2. Teori Inteligensi
Ada banyak teori tentang inteligensi yang dikemukakan oleh para ahli, beberapa
diantaranya adalah teori General Intelligence dari Spearman, teori inteligensi dari Cattell,
teori Structure of Intellect dari Guilford, teori Multiple Intelligence dari Gardner dan
Thiarhic Theory of Intelligence dari Sternberg.

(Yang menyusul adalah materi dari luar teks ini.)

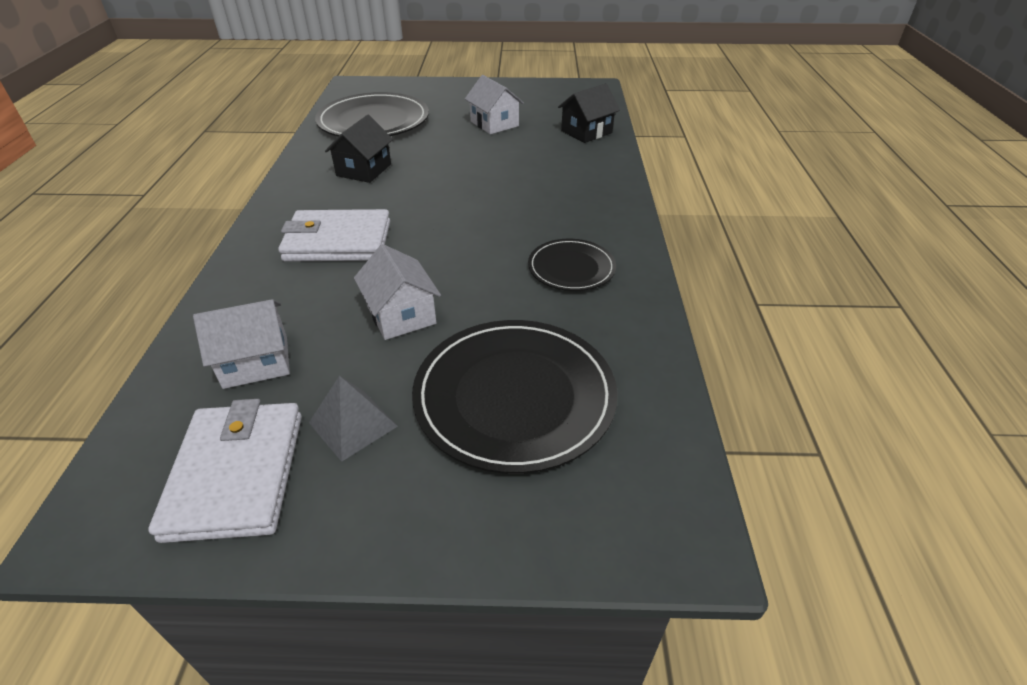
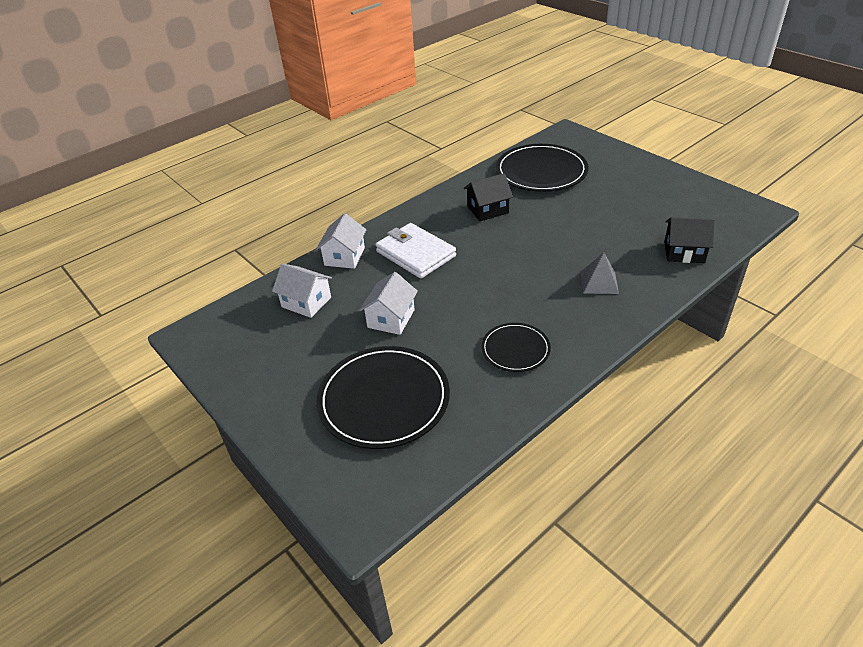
camera: 50 degrees right, 0 degrees up
white wallet [148,399,302,543] -> none
grey pyramid [309,376,398,462] -> grey pyramid moved to [581,252,619,294]
white house [465,75,524,134] -> white house moved to [316,213,367,269]

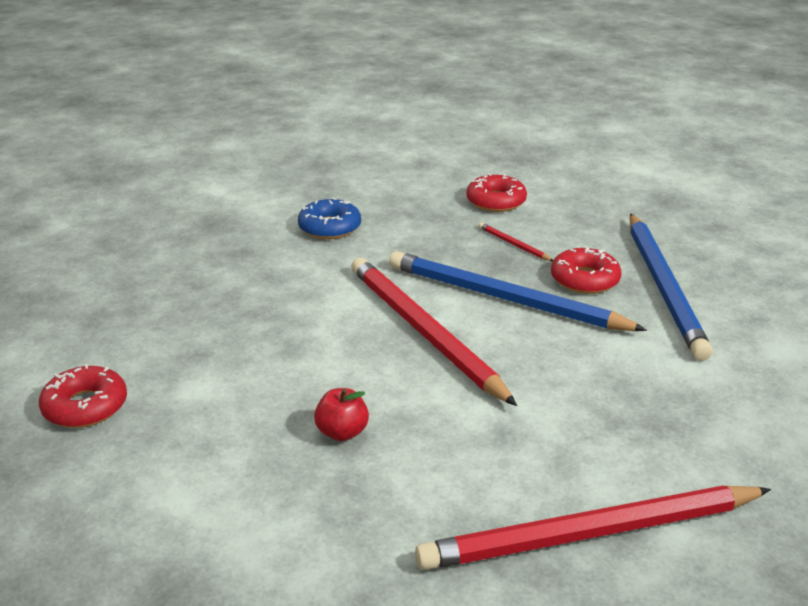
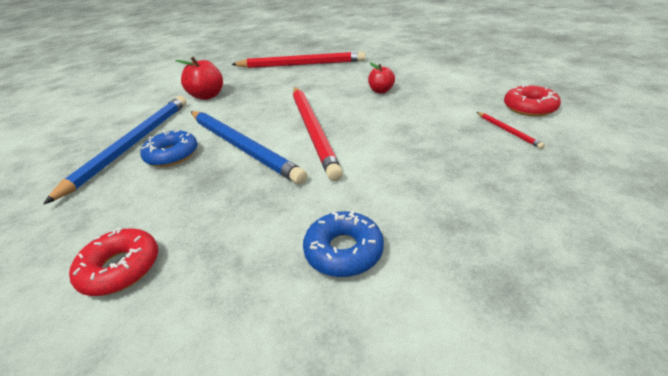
camera: 160 degrees left, 5 degrees up
red pencil [478,222,554,261] -> red pencil moved to [477,112,545,149]
red donut [551,246,621,294] -> blue donut [140,130,198,167]
none -> red apple [175,57,223,100]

a) Teori General Intelligence dari Spearman
Menurut Spearman, inteligensi adalah kemampuan umum yang terutama berkaitn
dengan induksi hubungan atau saling hubungan. Spearman (dalam Wagilto,
1997), membagi kandungan inteligensi menjadi dua macam dua macam faktor
yaitu general ability dan specific ability. Karenanya, teori dari Spearman ini
dinamakan teori dua faktor. Namun, menurut Spearman faktor general atau faktor
g yaitu faktor umum yang mewakili berbagai tes inteligensi, lebih penting
daripada faktor spesifik.
b) Teori Inteligensi dari Cattell
Raymond B. Cattell (dalam Sukadji, 1998) menyarankan teori yang banyak
memengaruhi teori struktur inteligensi. Ada dua macam unsur kecerdasan umum,
yaitu inteligensi yang fluid dan yang kristal. Inteligensi yang fluid sebagian besar
berbentuk non verbal dan bentuk mental yang efisiennya relative sempit sebab
menyesuaikan dengan tuntutan budaya. Sebaliknya, bentuk inteligensi yang
kristal merupakan bentuk yang sudah dipelajari menggunakan inteligensi fluid
dalam budaya tertentu.
c) Teori Structure of Intellect dari Guilford
Guilford memusatkan perhatian pada faktor yang spesifik (seperti ingatan,
pemahaman verbal atau kemahiran bekerja menggunakan angka-angka). Guilford
(dalam Sukadji, 1998) menyarankan bangunan perpaduan berbagai unsur
kecerdasan dalam bentuk kubus matriks yang dinamakan Structure of Intellect
(SOI).
d) Teori Multiple Intelligence dari Ghardner
Dipengaruhi oleh Guilford, Gardner (dalam Eggent dan Kauchak, 1997)
menyimpulkan bahwa kebanyakan konsepsi inteligensi terlalu sempit. Menurut
Gardner, inteligensi manusia memiliki sepuluh dimensi yaitu :
 Linguistic intelligence
 Logical-mathematical intelligence
 Musical intelligence
 Spatial intelligence
 Bodily-kinesthetic intelligence
 Intrapersonal intelligence
 Interpersonal intelligence
 Naturalis intelligence
 Spiritual intelligence
 Existensial intelligence
e) Tiarchic Theory of Intelligence dari Stenberg
Stenberg memandang inteligensi menusia dapat dipisahkan kedalam proses-
proses komponen yang memengaruhi cara individu berpikir dan memecahkan
masalah. Teori ini terdiri dari tiga bagian, yakni komponen-komponen
pemrosesan, komponen-komponen kontekstual dan komponen-komponen
pengalaman. Perilaku inteligen memiliki dua karakteristik yakni kemampuan
untuk menghadapi pengalaman baru secara efektif dan kemampuan untuk
memecahkan masalah secara efisien dan otomatis.